# Went fishing with my Grandpa Thursday



## lrc (Jun 25, 2012)

Work has been wide open the past 2yrs and working 50+ a week has really put a damper on my fishing...

That all changes today...










































All in all, 3 mid to upper slot Redfish and 4 keeper Pompano! We threw back 1 ~30" red and broke off a 40+ inch red at the high water line! Also the smallest pompano I've ever caught...
I will be most definitely be doing this more often...


----------



## Snagged Line (Sep 30, 2007)

Great Report!!!


----------



## Mac1528 (Mar 24, 2012)

nothing better than a great fishing trip with your grandpa, and nothing better to a grandpa better than a fishing trip with his grandson. I've been there and am here. Thanks for sharing!!


----------



## Spoolin Up (May 3, 2011)

Nice job guys!!

Bigdaddysdieselservice 8507365478


----------



## tigershark (Oct 16, 2007)

great report! looks like a fun day fishing with family can't beat that


----------



## Lexcore (May 5, 2012)

NICE :thumbsup:


----------



## yxlr8urlife (Sep 7, 2013)

nice reds :thumbsup: !!

p.s. looks like your cat is trying to take your fish :laughing:


----------



## lrc (Jun 25, 2012)

yxlr8urlife said:


> nice reds :thumbsup: !!
> 
> p.s. looks like your cat is trying to take your fish :laughing:


Wanda gets a little pushy if we wait too long to clean her fish... :thumbsup:


----------



## MrPhoShiz (Sep 22, 2010)

Great Catch! Mind if i ask wherebouts you fellas were at? Im thinking somewhere off Ft Pickens but the beaches all look the same w/o landmarks.


----------



## ric hamm (Mar 21, 2013)

Awesome haul! What kind of bait?


----------



## lrc (Jun 25, 2012)

MrPhoShiz said:


> Great Catch! Mind if i ask wherebouts you fellas were at? Im thinking somewhere off Ft Pickens but the beaches all look the same w/o landmarks.
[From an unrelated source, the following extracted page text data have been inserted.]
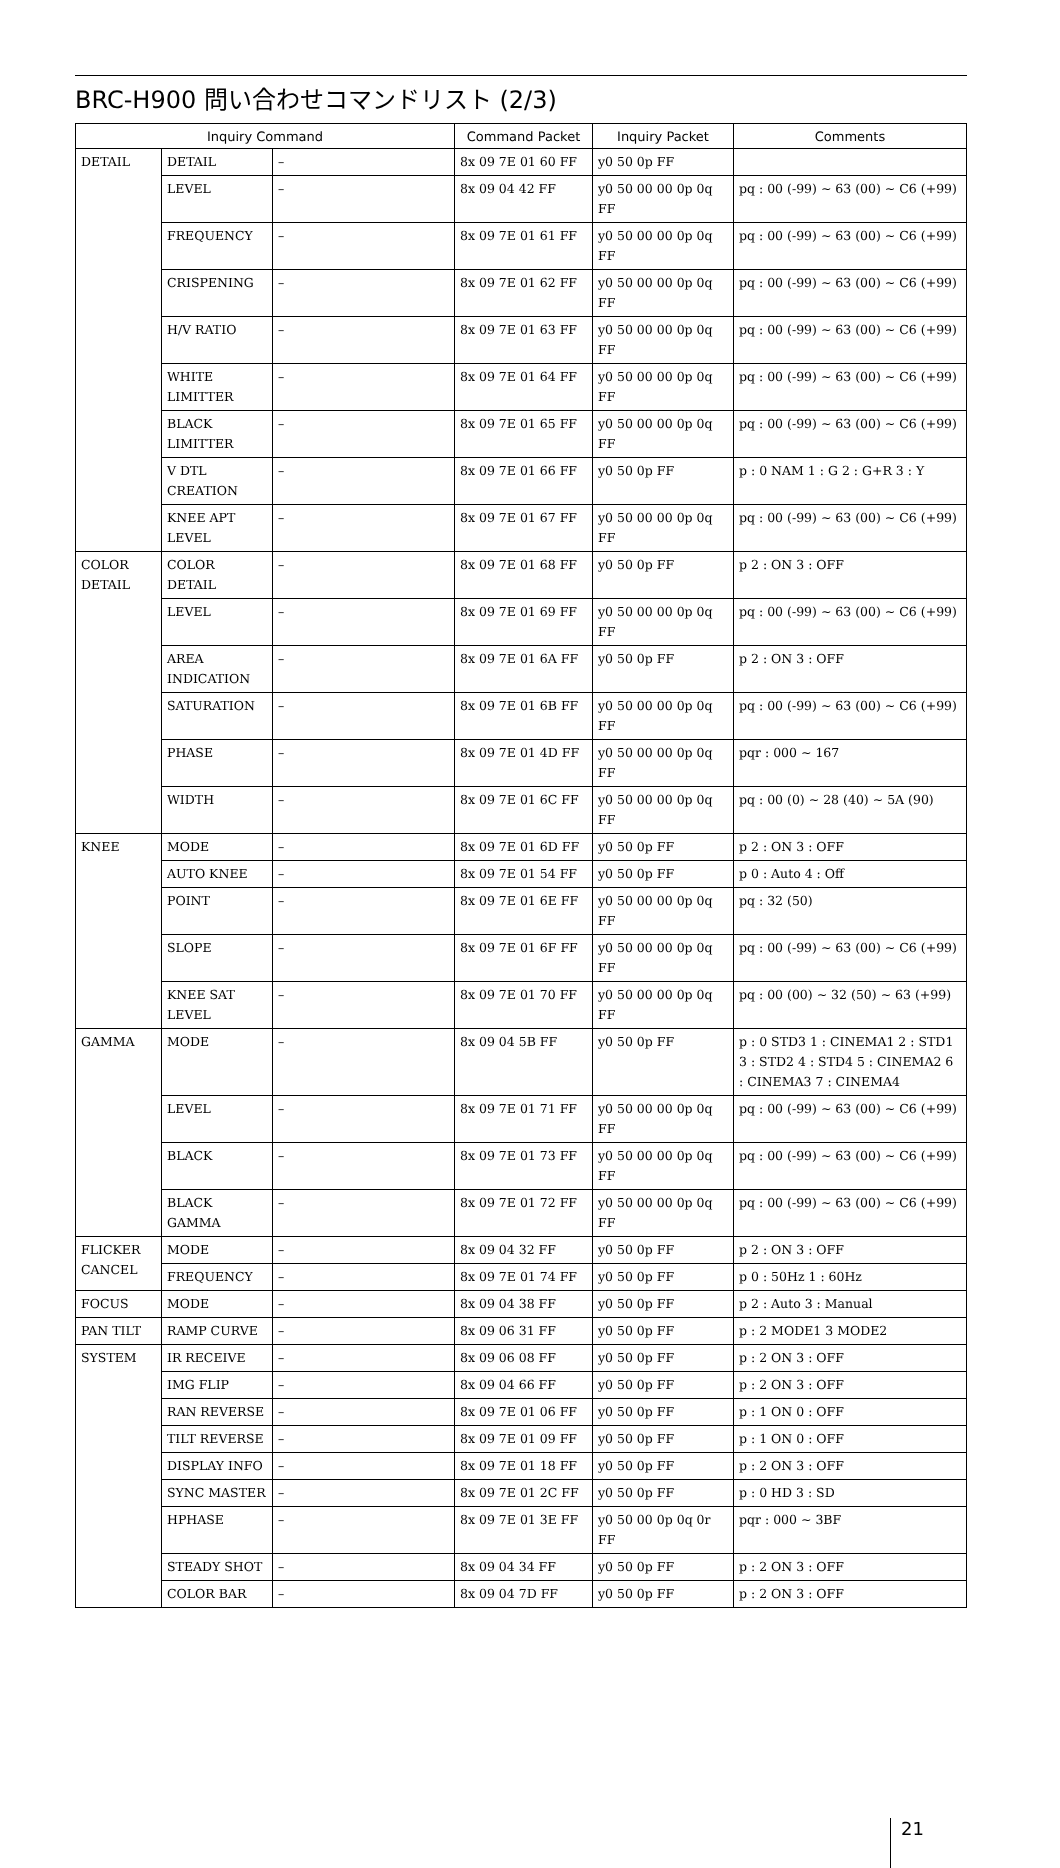BRC-H900 問い合わせコマンドリスト (2/3)
| Inquiry Command | | | Command Packet | Inquiry Packet | Comments |
| --- | --- | --- | --- | --- | --- |
| DETAIL | DETAIL | – | 8x 09 7E 01 60 FF | y0 50 0p FF | |
| | LEVEL | – | 8x 09 04 42 FF | y0 50 00 00 0p 0q FF | pq : 00 (-99) ~ 63 (00) ~ C6 (+99) |
| | FREQUENCY | – | 8x 09 7E 01 61 FF | y0 50 00 00 0p 0q FF | pq : 00 (-99) ~ 63 (00) ~ C6 (+99) |
| | CRISPENING | – | 8x 09 7E 01 62 FF | y0 50 00 00 0p 0q FF | pq : 00 (-99) ~ 63 (00) ~ C6 (+99) |
| | H/V RATIO | – | 8x 09 7E 01 63 FF | y0 50 00 00 0p 0q FF | pq : 00 (-99) ~ 63 (00) ~ C6 (+99) |
| | WHITE LIMITTER | – | 8x 09 7E 01 64 FF | y0 50 00 00 0p 0q FF | pq : 00 (-99) ~ 63 (00) ~ C6 (+99) |
| | BLACK LIMITTER | – | 8x 09 7E 01 65 FF | y0 50 00 00 0p 0q FF | pq : 00 (-99) ~ 63 (00) ~ C6 (+99) |
| | V DTL CREATION | – | 8x 09 7E 01 66 FF | y0 50 0p FF | p : 0 NAM 1 : G 2 : G+R 3 : Y |
| | KNEE APT LEVEL | – | 8x 09 7E 01 67 FF | y0 50 00 00 0p 0q FF | pq : 00 (-99) ~ 63 (00) ~ C6 (+99) |
| COLOR DETAIL | COLOR DETAIL | – | 8x 09 7E 01 68 FF | y0 50 0p FF | p 2 : ON 3 : OFF |
| | LEVEL | – | 8x 09 7E 01 69 FF | y0 50 00 00 0p 0q FF | pq : 00 (-99) ~ 63 (00) ~ C6 (+99) |
| | AREA INDICATION | – | 8x 09 7E 01 6A FF | y0 50 0p FF | p 2 : ON 3 : OFF |
| | SATURATION | – | 8x 09 7E 01 6B FF | y0 50 00 00 0p 0q FF | pq : 00 (-99) ~ 63 (00) ~ C6 (+99) |
| | PHASE | – | 8x 09 7E 01 4D FF | y0 50 00 00 0p 0q FF | pqr : 000 ~ 167 |
| | WIDTH | – | 8x 09 7E 01 6C FF | y0 50 00 00 0p 0q FF | pq : 00 (0) ~ 28 (40) ~ 5A (90) |
| KNEE | MODE | – | 8x 09 7E 01 6D FF | y0 50 0p FF | p 2 : ON 3 : OFF |
| | AUTO KNEE | – | 8x 09 7E 01 54 FF | y0 50 0p FF | p 0 : Auto 4 : Off |
| | POINT | – | 8x 09 7E 01 6E FF | y0 50 00 00 0p 0q FF | pq : 32 (50) |
| | SLOPE | – | 8x 09 7E 01 6F FF | y0 50 00 00 0p 0q FF | pq : 00 (-99) ~ 63 (00) ~ C6 (+99) |
| | KNEE SAT LEVEL | – | 8x 09 7E 01 70 FF | y0 50 00 00 0p 0q FF | pq : 00 (00) ~ 32 (50) ~ 63 (+99) |
| GAMMA | MODE | – | 8x 09 04 5B FF | y0 50 0p FF | p : 0 STD3 1 : CINEMA1 2 : STD1 3 : STD2 4 : STD4 5 : CINEMA2 6 : CINEMA3 7 : CINEMA4 |
| | LEVEL | – | 8x 09 7E 01 71 FF | y0 50 00 00 0p 0q FF | pq : 00 (-99) ~ 63 (00) ~ C6 (+99) |
| | BLACK | – | 8x 09 7E 01 73 FF | y0 50 00 00 0p 0q FF | pq : 00 (-99) ~ 63 (00) ~ C6 (+99) |
| | BLACK GAMMA | – | 8x 09 7E 01 72 FF | y0 50 00 00 0p 0q FF | pq : 00 (-99) ~ 63 (00) ~ C6 (+99) |
| FLICKER CANCEL | MODE | – | 8x 09 04 32 FF | y0 50 0p FF | p 2 : ON 3 : OFF |
| | FREQUENCY | – | 8x 09 7E 01 74 FF | y0 50 0p FF | p 0 : 50Hz 1 : 60Hz |
| FOCUS | MODE | – | 8x 09 04 38 FF | y0 50 0p FF | p 2 : Auto 3 : Manual |
| PAN TILT | RAMP CURVE | – | 8x 09 06 31 FF | y0 50 0p FF | p : 2 MODE1 3 MODE2 |
| SYSTEM | IR RECEIVE | – | 8x 09 06 08 FF | y0 50 0p FF | p : 2 ON 3 : OFF |
| | IMG FLIP | – | 8x 09 04 66 FF | y0 50 0p FF | p : 2 ON 3 : OFF |
| | RAN REVERSE | – | 8x 09 7E 01 06 FF | y0 50 0p FF | p : 1 ON 0 : OFF |
| | TILT REVERSE | – | 8x 09 7E 01 09 FF | y0 50 0p FF | p : 1 ON 0 : OFF |
| | DISPLAY INFO | – | 8x 09 7E 01 18 FF | y0 50 0p FF | p : 2 ON 3 : OFF |
| | SYNC MASTER | – | 8x 09 7E 01 2C FF | y0 50 0p FF | p : 0 HD 3 : SD |
| | HPHASE | – | 8x 09 7E 01 3E FF | y0 50 00 0p 0q 0r FF | pqr : 000 ~ 3BF |
| | STEADY SHOT | – | 8x 09 04 34 FF | y0 50 0p FF | p : 2 ON 3 : OFF |
| | COLOR BAR | – | 8x 09 04 7D FF | y0 50 0p FF | p : 2 ON 3 : OFF |
21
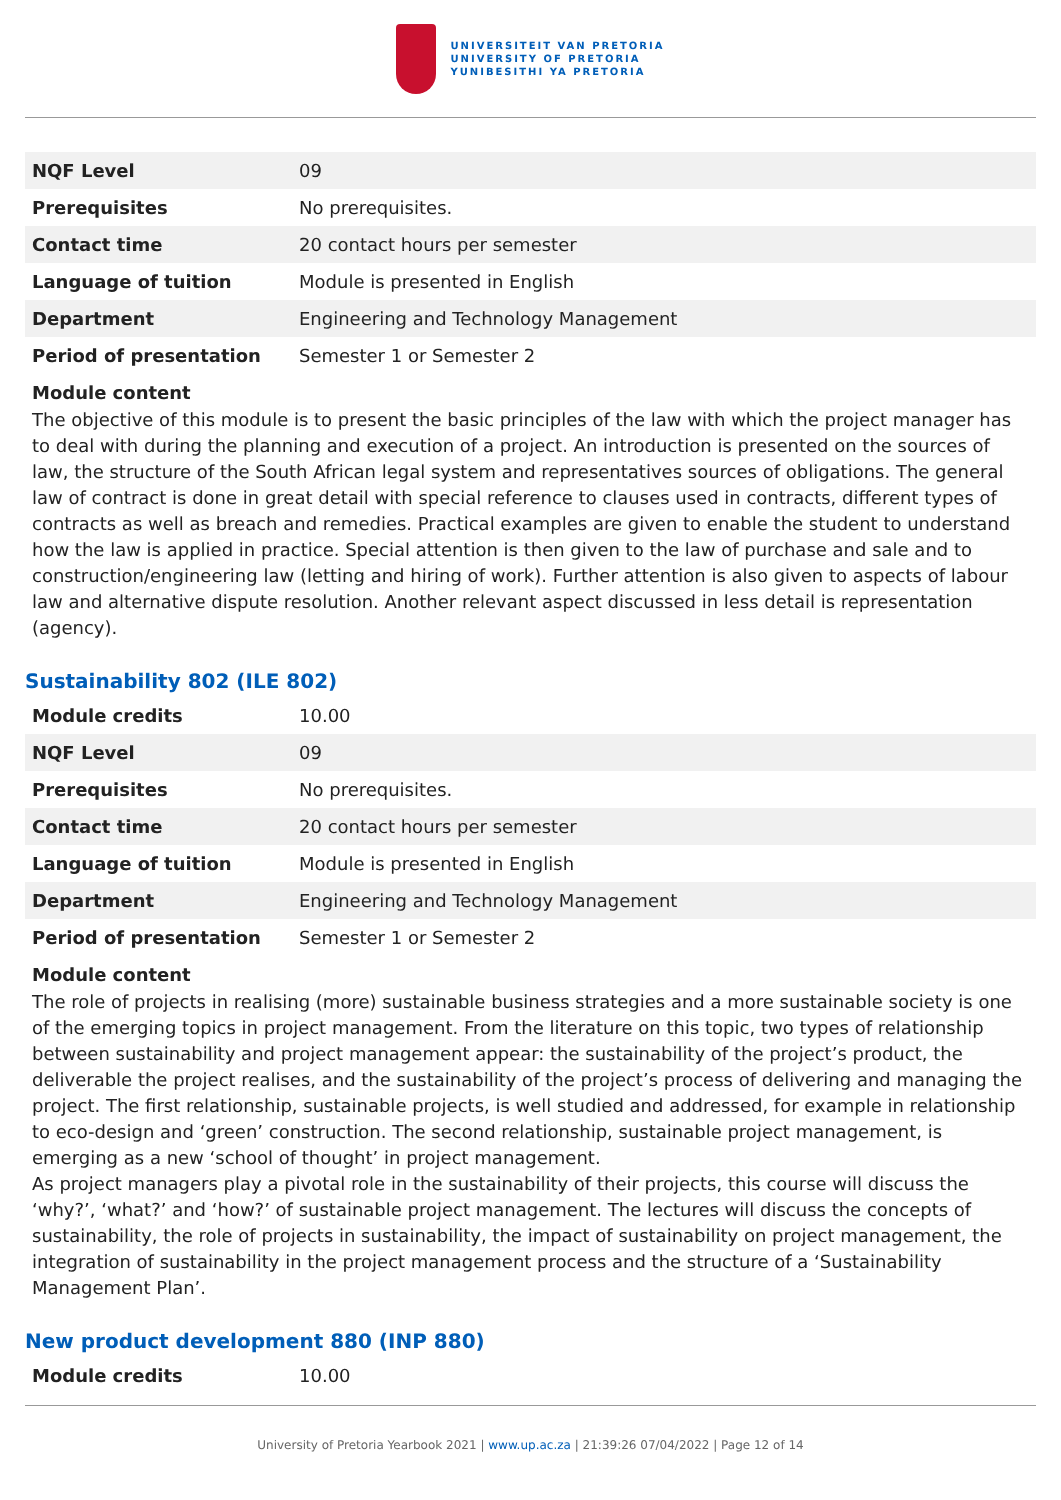UNIVERSITEIT VAN PRETORIA
UNIVERSITY OF PRETORIA
YUNIBESITHI YA PRETORIA
| NQF Level | 09 |
| Prerequisites | No prerequisites. |
| Contact time | 20 contact hours per semester |
| Language of tuition | Module is presented in English |
| Department | Engineering and Technology Management |
| Period of presentation | Semester 1 or Semester 2 |
Module content
The objective of this module is to present the basic principles of the law with which the project manager has to deal with during the planning and execution of a project. An introduction is presented on the sources of law, the structure of the South African legal system and representatives sources of obligations. The general law of contract is done in great detail with special reference to clauses used in contracts, different types of contracts as well as breach and remedies. Practical examples are given to enable the student to understand how the law is applied in practice. Special attention is then given to the law of purchase and sale and to construction/engineering law (letting and hiring of work). Further attention is also given to aspects of labour law and alternative dispute resolution. Another relevant aspect discussed in less detail is representation (agency).
Sustainability 802 (ILE 802)
| Module credits | 10.00 |
| NQF Level | 09 |
| Prerequisites | No prerequisites. |
| Contact time | 20 contact hours per semester |
| Language of tuition | Module is presented in English |
| Department | Engineering and Technology Management |
| Period of presentation | Semester 1 or Semester 2 |
Module content
The role of projects in realising (more) sustainable business strategies and a more sustainable society is one of the emerging topics in project management. From the literature on this topic, two types of relationship between sustainability and project management appear: the sustainability of the project’s product, the deliverable the project realises, and the sustainability of the project’s process of delivering and managing the project. The first relationship, sustainable projects, is well studied and addressed, for example in relationship to eco-design and ‘green’ construction. The second relationship, sustainable project management, is emerging as a new ‘school of thought’ in project management.
As project managers play a pivotal role in the sustainability of their projects, this course will discuss the ‘why?’, ‘what?’ and ‘how?’ of sustainable project management. The lectures will discuss the concepts of sustainability, the role of projects in sustainability, the impact of sustainability on project management, the integration of sustainability in the project management process and the structure of a ‘Sustainability Management Plan’.
New product development 880 (INP 880)
| Module credits | 10.00 |
University of Pretoria Yearbook 2021 | www.up.ac.za | 21:39:26 07/04/2022 | Page 12 of 14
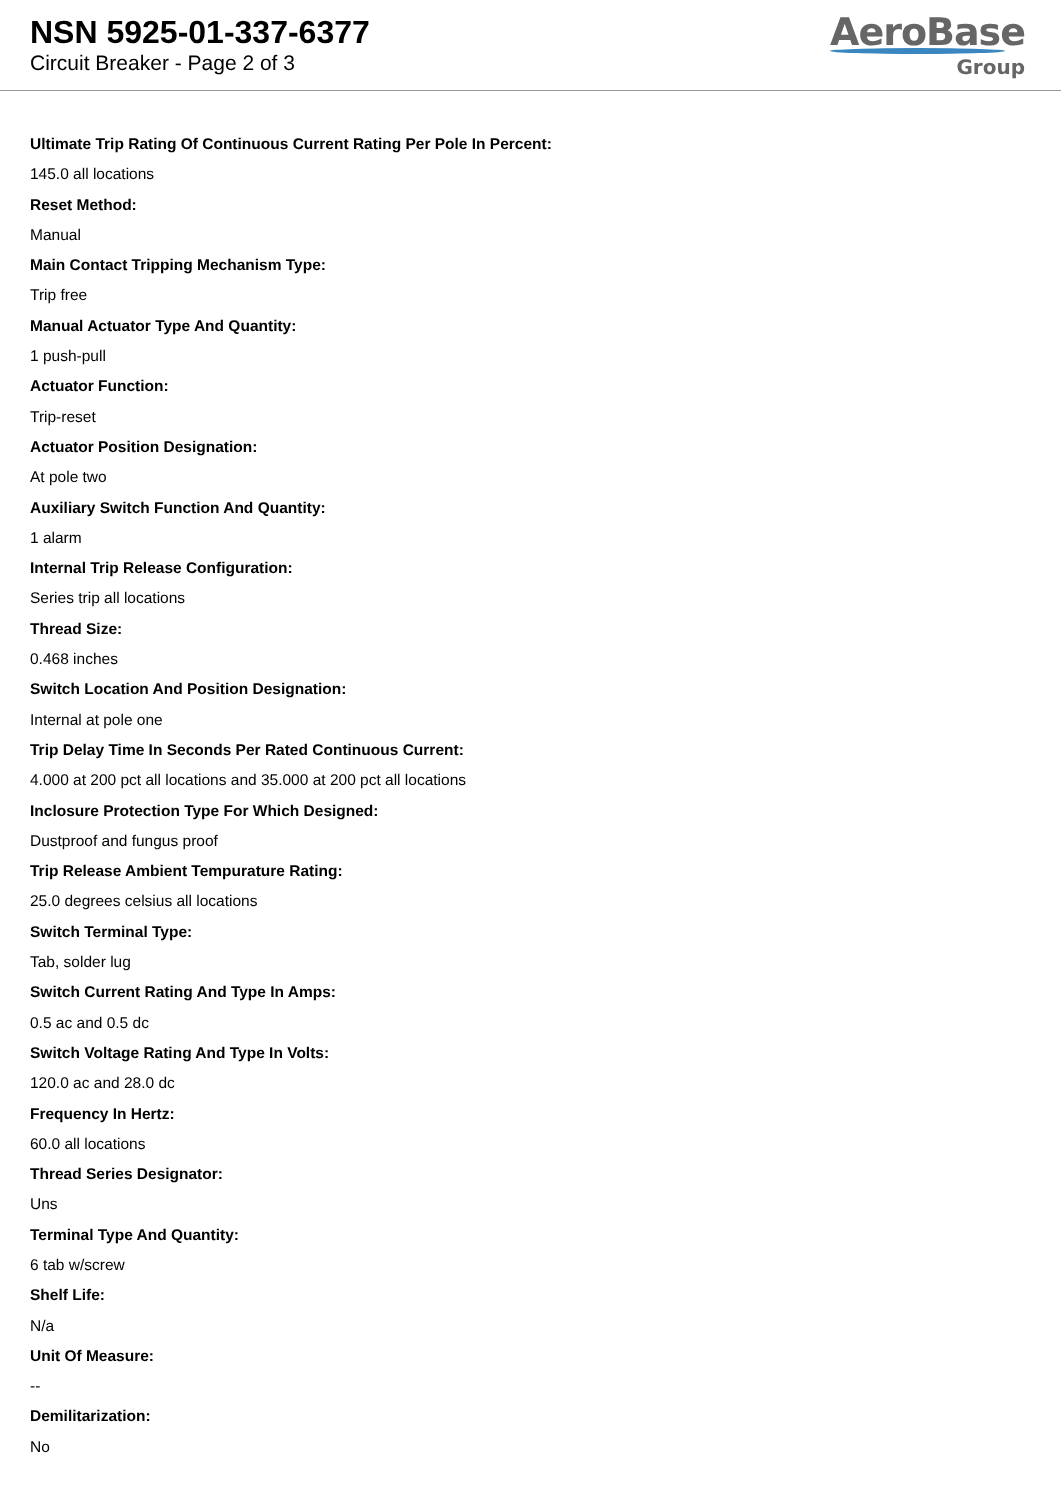NSN 5925-01-337-6377
Circuit Breaker - Page 2 of 3
AeroBase
Group
Ultimate Trip Rating Of Continuous Current Rating Per Pole In Percent:
145.0 all locations
Reset Method:
Manual
Main Contact Tripping Mechanism Type:
Trip free
Manual Actuator Type And Quantity:
1 push-pull
Actuator Function:
Trip-reset
Actuator Position Designation:
At pole two
Auxiliary Switch Function And Quantity:
1 alarm
Internal Trip Release Configuration:
Series trip all locations
Thread Size:
0.468 inches
Switch Location And Position Designation:
Internal at pole one
Trip Delay Time In Seconds Per Rated Continuous Current:
4.000 at 200 pct all locations and 35.000 at 200 pct all locations
Inclosure Protection Type For Which Designed:
Dustproof and fungus proof
Trip Release Ambient Tempurature Rating:
25.0 degrees celsius all locations
Switch Terminal Type:
Tab, solder lug
Switch Current Rating And Type In Amps:
0.5 ac and 0.5 dc
Switch Voltage Rating And Type In Volts:
120.0 ac and 28.0 dc
Frequency In Hertz:
60.0 all locations
Thread Series Designator:
Uns
Terminal Type And Quantity:
6 tab w/screw
Shelf Life:
N/a
Unit Of Measure:
--
Demilitarization:
No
Johnson Beach pavilion or a little east thereabout w/ peeled shrimp on a 2/0 circle hook...


----------



## lrc (Jun 25, 2012)

MrPhoShiz said:


> Great Catch! Mind if i ask wherebouts you fellas were at? Im thinking somewhere off Ft Pickens but the beaches all look the same w/o landmarks.


Johnson Beach pavilion or a little east thereabout w/ peeled shrimp on a 2/0 circle hook...


----------